Van Morrison’s “ Last Recording Project ”: album review
In 1967, Van Morrison recorded 31 perverse one-minute songs in order to fulfill his recording contract. The improvised songs, brimming with contempt for just about everything in the young singer-songwriter’s orbit – the ’60s, rock & roll, scoring a surprise hit with “Brown Eyed Girl” – established a young Morrison as , among many other things, a first-rate troll. The first five tracks were titled “Twist and Shake”, “Shake and Roll”, “Stomp and Scream”, “Scream and Holler” and “Jump and Thump.” In “Here Comes Dumb George” he mumbled those four words for 80 seconds.
Fifty-four years later, the artist who once shot the nine seconds the reiteration of the phrase “the love that loves to love” in one of the most moving musical moments of the 20th century, has once again become the repetition: “Did you have my (got my!) / Last (last!) / Record (record!) / Project? (project?) ”, Morrison sings for the 12th time on“ Latest Record Project ”, the first single from his new album, strangely strange and deliciously terrible, Latest recording project, Vol. 1.

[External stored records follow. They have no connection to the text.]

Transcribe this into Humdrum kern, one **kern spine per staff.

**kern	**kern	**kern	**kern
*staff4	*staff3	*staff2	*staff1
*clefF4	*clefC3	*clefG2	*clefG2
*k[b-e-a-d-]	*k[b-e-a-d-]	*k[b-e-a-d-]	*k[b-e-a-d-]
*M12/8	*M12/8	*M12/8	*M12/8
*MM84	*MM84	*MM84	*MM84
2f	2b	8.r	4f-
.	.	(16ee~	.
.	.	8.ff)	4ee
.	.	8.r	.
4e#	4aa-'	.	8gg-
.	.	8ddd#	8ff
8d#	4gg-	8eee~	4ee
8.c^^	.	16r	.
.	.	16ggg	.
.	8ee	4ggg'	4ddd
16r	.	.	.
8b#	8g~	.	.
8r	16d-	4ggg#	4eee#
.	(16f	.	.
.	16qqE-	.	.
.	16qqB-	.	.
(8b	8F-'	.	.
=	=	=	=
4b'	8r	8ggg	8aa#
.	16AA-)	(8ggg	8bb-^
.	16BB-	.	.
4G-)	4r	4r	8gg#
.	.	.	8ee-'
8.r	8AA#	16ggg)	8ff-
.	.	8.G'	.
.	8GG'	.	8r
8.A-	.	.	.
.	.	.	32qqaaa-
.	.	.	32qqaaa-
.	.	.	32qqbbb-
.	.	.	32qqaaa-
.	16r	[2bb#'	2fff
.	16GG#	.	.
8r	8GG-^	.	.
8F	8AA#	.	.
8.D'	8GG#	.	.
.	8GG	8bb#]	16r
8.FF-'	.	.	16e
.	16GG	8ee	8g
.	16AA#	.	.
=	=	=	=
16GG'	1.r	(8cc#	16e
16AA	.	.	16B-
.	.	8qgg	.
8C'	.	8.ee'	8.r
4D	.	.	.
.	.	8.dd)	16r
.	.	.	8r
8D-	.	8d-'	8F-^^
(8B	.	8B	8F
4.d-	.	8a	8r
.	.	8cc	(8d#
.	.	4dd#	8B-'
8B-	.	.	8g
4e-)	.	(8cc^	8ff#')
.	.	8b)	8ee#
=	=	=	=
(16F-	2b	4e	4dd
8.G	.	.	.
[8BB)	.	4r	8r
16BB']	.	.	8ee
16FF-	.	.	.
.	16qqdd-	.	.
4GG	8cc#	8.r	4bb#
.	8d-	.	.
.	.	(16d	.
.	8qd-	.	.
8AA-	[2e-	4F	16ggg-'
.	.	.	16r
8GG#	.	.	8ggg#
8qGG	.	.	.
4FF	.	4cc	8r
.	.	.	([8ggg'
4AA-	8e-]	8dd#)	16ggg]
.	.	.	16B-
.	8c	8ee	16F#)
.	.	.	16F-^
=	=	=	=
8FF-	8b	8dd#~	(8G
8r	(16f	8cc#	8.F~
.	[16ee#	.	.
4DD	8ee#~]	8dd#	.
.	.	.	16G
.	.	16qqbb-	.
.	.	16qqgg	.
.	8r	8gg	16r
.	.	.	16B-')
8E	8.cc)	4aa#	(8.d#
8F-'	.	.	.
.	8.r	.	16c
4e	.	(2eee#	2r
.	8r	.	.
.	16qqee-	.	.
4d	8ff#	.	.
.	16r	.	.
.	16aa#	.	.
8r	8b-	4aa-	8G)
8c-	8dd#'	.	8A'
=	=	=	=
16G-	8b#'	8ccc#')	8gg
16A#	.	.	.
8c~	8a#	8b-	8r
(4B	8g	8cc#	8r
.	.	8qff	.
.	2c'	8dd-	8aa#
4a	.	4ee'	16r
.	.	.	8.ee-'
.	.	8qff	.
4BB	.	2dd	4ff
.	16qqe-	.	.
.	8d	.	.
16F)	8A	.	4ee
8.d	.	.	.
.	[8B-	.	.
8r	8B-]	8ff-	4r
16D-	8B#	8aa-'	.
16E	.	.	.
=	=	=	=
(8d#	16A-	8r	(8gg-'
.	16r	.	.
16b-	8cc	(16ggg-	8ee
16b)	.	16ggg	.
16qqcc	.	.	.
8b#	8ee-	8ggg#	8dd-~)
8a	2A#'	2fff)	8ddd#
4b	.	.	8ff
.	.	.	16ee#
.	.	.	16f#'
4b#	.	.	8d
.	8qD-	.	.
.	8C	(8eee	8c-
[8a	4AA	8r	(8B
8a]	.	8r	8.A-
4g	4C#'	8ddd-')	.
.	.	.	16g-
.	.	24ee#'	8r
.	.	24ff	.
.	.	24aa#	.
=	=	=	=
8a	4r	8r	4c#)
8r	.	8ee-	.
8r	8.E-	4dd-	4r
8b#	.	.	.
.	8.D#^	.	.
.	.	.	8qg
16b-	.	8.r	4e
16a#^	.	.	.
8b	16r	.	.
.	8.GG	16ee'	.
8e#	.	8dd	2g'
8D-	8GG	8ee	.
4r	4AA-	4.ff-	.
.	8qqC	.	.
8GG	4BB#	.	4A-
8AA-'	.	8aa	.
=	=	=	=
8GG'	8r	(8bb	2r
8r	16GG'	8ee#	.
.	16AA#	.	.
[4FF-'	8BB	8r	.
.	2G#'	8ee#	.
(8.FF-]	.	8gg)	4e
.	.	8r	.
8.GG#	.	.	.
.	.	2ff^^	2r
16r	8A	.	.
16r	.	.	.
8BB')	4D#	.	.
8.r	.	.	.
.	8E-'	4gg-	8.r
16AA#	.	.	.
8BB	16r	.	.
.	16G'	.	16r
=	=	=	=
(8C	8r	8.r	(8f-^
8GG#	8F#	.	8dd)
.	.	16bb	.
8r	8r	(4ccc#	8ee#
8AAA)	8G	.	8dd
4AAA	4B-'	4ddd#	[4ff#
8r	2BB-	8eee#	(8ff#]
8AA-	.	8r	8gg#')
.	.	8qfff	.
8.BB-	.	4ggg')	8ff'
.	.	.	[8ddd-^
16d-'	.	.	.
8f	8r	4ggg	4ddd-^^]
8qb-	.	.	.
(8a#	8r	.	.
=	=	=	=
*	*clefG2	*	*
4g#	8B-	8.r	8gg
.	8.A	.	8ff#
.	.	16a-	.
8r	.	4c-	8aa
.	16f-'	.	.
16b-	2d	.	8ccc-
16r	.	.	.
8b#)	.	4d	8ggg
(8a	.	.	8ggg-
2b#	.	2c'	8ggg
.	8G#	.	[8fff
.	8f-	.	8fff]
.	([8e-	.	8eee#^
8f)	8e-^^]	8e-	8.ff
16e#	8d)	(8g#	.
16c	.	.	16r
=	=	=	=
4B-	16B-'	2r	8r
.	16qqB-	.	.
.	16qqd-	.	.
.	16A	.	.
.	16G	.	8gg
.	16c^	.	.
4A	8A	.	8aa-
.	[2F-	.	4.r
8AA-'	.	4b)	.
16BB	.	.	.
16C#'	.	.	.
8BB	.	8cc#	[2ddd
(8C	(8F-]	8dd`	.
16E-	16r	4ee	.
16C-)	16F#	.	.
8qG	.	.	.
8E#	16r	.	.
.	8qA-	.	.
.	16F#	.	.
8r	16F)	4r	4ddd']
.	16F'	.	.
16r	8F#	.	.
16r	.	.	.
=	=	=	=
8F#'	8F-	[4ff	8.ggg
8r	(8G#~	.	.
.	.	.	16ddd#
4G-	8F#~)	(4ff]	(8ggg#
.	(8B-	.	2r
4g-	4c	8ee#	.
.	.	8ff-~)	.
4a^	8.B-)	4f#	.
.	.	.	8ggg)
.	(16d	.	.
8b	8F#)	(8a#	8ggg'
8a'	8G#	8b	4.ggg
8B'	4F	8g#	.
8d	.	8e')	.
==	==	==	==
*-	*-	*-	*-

This time, Morrison’s rehearsal is less like the trance-like mysticism of a Caledonia poet and more like an enraged customer demanding a refund. The result is bizarre: The backup singers, chanting Morrison’s angry interrogation, and his support group, riding a jazzy telephone blues progression, play the song completely straight as the 75-year-old singer barks, winking caustic eye. , “I have my last joy that I bring?”
Despite his really funny anti-social cover on social media: “Why are you on Facebook?” Morrison’s new record eerily resembles the messy, rambling internet feel of the pandemic era: more often than not, its 28 tracks come across as a collection of shit posts, sub-tidbits, and Reddit rants. ready to break the grooves of John Lee Hooker. Latest recording project, Vol. 1 comes on the heels of a strange, seemingly difficult year for Morrison. He spent the pandemic issuing statements blaming government officials and mainstream media for his inability to perform concerts and broadcast surreal songs on the same subject (sample lyrics: “On government website / March 21 2020 / He declared Covid-19 / No longer at high risk ”).
Morrison’s latest album avoids such epidemiological debates, but the album is rooted in the same sense of grievance. To his favorite, Latest recording project is a bizarrely convincing mix of dark paranoia and petty outrage so wacky it feels playful. At worst, Morrison’s album, with lounge arrangements as half-baked as Morrison’s writing, conveys exactly what he wants and nothing more: a long list of angry settlements and vague financial complaints. which is equivalent to Morrison’s own Inarticulate Checking. -Account-Balance-Litigation of the heart. “Everyone’s looking for a sign / Meanwhile, everyone is drinking our wine,” he sings in “Double Bind”. “I bought us tickets for the opera / But you complained about the VIP seats,” he quipped on “No Deed Goes Unpunished”. There is also a song called “They Own the Media”.
Morrison, whose voice still seems expressive and whose sax playing provided the necessary livelihood for his last, has released eight records in the past five years. At an older age he turned, more like his contemporary Neil Young, to recording as a more relaxed form of expression. He puts it best on “Only a Song”: “That’s what I said, just to rhyme it,” he sings over the pleasant pop number. “I might have thought back then… it’s just a song.”
There are, however, several times when Morrison digs deep. “A Few Bars Early” is a solid blues with an intelligent narrative riff and a satisfying gain. Its climax is buried in the record, the six-minute ballad “Duper’s Delight”. The song ostensibly has the same meaning, one that proliferated in Morrison’s post-70’s work, of feeling cheated by larger forces (see “Double Bind”, “Double Agent”, “Big Lie”, “The Long Con ”). But instead of letting off steam, here Morrison explores and twists inside his own grievances for six thrilling minutes of slow-building organ and stammering acoustic guitar.
“Duper’s Delight” shows Morrison at his best: leaving his audience in his own deep process of self-inquiry. But on the vast majority of Latest recording project, he resorted to spontaneous emotional reactions (and similar arrangements) as if they were finished products. The result is a sometimes funny, sometimes frustrating, not very exciting and largely unplayable collection of rants and riffs.